--- START ---

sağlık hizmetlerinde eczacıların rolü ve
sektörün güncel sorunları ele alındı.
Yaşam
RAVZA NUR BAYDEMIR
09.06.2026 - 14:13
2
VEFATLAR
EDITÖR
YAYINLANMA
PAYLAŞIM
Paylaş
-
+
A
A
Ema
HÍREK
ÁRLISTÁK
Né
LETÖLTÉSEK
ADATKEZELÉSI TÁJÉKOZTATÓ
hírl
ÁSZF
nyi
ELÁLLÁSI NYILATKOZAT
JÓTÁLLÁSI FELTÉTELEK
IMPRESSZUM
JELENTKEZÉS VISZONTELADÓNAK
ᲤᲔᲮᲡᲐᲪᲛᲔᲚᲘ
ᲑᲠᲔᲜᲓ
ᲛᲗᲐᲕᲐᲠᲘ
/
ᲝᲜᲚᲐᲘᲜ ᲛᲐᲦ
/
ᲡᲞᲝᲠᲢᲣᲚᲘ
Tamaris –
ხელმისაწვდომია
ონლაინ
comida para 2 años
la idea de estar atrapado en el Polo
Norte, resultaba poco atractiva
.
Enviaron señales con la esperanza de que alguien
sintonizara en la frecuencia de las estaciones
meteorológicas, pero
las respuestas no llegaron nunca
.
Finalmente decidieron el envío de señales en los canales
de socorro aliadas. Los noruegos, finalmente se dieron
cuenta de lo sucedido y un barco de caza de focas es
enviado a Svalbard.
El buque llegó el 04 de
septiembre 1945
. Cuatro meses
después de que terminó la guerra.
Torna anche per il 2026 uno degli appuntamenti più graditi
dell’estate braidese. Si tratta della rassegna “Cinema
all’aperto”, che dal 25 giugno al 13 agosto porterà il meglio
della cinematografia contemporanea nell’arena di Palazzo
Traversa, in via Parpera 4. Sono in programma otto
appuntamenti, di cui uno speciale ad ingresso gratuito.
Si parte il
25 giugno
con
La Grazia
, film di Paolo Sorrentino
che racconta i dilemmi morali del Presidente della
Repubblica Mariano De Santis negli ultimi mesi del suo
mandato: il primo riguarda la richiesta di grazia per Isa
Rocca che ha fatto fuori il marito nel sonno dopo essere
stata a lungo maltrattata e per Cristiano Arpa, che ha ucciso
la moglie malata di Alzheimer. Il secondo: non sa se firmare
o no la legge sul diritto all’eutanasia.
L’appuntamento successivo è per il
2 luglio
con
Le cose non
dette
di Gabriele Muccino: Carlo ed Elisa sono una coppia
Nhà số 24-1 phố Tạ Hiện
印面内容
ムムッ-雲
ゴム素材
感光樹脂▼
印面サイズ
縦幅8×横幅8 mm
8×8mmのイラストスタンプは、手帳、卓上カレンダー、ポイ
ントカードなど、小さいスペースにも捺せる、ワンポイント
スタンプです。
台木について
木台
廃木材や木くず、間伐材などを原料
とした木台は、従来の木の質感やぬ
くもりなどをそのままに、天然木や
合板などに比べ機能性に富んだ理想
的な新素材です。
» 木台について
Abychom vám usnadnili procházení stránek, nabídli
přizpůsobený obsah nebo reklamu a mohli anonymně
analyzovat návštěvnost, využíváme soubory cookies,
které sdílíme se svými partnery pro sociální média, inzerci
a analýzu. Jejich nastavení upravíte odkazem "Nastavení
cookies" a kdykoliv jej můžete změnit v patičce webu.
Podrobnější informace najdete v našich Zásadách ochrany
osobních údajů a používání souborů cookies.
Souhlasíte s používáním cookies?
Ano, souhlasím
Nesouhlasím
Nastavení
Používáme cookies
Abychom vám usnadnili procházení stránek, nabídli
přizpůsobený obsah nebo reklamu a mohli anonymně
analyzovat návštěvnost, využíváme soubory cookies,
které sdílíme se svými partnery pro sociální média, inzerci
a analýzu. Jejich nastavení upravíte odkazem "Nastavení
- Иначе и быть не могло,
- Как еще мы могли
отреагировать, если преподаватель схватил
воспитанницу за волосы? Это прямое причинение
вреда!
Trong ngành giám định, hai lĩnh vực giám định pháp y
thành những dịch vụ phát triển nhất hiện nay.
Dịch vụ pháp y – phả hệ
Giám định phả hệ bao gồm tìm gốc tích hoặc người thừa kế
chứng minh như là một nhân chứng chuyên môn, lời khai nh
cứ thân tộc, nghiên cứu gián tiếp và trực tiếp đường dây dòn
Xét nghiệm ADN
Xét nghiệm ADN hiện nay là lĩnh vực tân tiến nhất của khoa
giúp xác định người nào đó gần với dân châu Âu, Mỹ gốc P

--- END ---
--- START ---

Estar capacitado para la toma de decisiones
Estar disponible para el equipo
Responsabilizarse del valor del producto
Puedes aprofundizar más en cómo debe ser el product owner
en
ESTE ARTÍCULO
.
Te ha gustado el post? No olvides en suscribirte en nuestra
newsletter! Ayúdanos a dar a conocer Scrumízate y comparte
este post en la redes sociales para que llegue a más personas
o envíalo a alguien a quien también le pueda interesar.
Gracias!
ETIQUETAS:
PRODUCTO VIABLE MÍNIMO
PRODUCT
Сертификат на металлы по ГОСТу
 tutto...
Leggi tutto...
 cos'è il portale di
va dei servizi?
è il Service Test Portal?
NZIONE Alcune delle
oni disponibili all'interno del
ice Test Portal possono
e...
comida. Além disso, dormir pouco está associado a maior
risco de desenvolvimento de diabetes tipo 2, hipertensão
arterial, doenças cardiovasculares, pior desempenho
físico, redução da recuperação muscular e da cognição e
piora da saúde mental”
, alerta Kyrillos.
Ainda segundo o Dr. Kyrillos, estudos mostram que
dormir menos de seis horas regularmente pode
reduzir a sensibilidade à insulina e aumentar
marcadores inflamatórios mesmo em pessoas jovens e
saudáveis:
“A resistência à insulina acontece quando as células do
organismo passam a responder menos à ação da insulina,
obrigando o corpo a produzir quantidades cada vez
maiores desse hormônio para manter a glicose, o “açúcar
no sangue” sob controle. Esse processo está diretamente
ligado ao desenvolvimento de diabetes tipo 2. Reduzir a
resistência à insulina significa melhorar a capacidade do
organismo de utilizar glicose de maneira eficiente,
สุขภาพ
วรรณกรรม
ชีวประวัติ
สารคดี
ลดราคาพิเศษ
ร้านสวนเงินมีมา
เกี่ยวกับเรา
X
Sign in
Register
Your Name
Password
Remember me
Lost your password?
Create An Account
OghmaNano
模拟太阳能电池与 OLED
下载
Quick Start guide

--- END ---
--- START ---

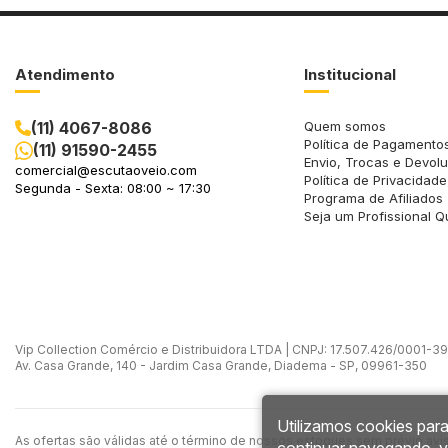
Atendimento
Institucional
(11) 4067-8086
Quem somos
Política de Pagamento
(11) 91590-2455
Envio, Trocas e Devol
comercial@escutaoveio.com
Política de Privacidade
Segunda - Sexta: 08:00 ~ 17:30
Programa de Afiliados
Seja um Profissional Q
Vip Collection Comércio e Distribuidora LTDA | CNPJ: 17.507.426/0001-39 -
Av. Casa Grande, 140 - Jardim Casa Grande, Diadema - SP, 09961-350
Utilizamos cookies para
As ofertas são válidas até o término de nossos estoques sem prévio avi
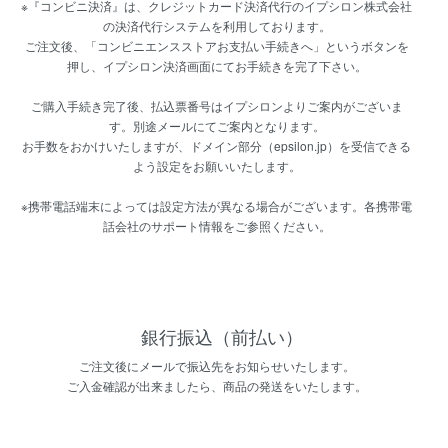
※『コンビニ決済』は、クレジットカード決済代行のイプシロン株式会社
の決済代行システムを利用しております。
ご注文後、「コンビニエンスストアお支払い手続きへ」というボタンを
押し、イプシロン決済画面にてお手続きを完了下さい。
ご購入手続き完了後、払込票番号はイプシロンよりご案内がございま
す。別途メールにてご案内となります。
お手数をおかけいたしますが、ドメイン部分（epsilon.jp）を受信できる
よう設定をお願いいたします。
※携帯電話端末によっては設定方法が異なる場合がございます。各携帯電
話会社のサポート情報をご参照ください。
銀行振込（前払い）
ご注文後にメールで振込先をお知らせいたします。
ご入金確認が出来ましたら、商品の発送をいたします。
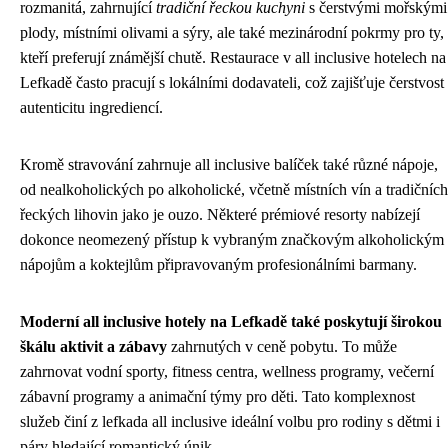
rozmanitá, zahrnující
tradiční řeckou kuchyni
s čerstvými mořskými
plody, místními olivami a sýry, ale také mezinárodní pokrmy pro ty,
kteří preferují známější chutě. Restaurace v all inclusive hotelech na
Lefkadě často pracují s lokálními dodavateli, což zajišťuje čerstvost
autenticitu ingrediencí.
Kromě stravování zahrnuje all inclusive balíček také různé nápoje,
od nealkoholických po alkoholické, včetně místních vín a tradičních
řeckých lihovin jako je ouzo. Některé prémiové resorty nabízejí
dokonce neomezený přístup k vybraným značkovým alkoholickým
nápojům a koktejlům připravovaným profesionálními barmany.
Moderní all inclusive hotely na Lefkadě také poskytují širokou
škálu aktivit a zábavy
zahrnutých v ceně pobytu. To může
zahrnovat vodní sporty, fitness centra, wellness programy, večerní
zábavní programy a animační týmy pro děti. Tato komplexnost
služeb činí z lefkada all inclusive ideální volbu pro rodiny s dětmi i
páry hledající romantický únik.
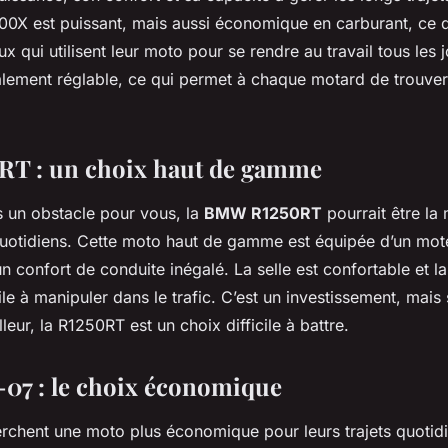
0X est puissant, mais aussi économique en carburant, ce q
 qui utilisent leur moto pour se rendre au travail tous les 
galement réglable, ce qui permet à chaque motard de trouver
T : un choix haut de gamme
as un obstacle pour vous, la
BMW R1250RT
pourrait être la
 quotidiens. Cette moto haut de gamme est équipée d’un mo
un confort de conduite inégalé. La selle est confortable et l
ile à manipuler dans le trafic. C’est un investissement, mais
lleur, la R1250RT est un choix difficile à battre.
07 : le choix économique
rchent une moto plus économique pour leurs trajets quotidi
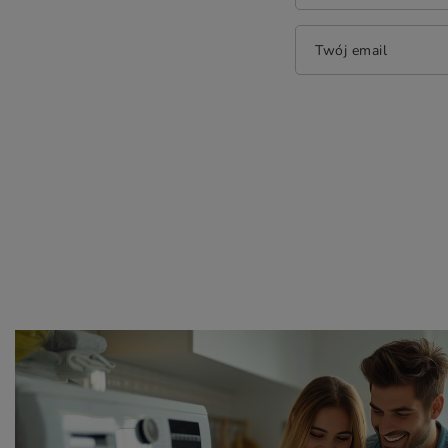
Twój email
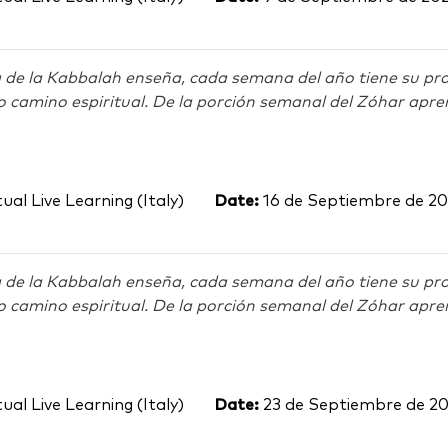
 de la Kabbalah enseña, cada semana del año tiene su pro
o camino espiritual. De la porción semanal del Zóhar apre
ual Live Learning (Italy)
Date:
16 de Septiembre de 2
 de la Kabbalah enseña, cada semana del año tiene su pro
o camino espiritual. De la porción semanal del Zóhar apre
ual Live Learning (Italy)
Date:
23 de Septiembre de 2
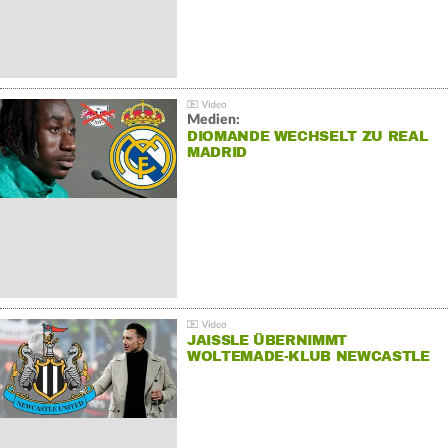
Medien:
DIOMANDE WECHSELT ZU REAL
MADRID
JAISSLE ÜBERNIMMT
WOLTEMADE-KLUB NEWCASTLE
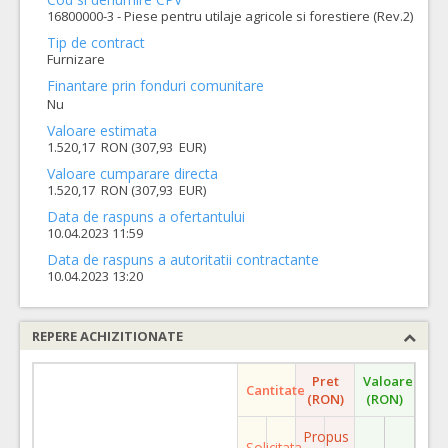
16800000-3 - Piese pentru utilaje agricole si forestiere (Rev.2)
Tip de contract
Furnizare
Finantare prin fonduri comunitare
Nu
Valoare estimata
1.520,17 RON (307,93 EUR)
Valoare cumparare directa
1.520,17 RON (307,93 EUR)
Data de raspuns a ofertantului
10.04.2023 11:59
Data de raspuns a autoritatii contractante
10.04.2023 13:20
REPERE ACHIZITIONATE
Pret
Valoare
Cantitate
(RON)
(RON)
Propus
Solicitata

--- END ---

## REQUIREMENT
Report how many lines in the listing above include the word "alguien". Give nothing but the number.

## EXERCISE RESULT
2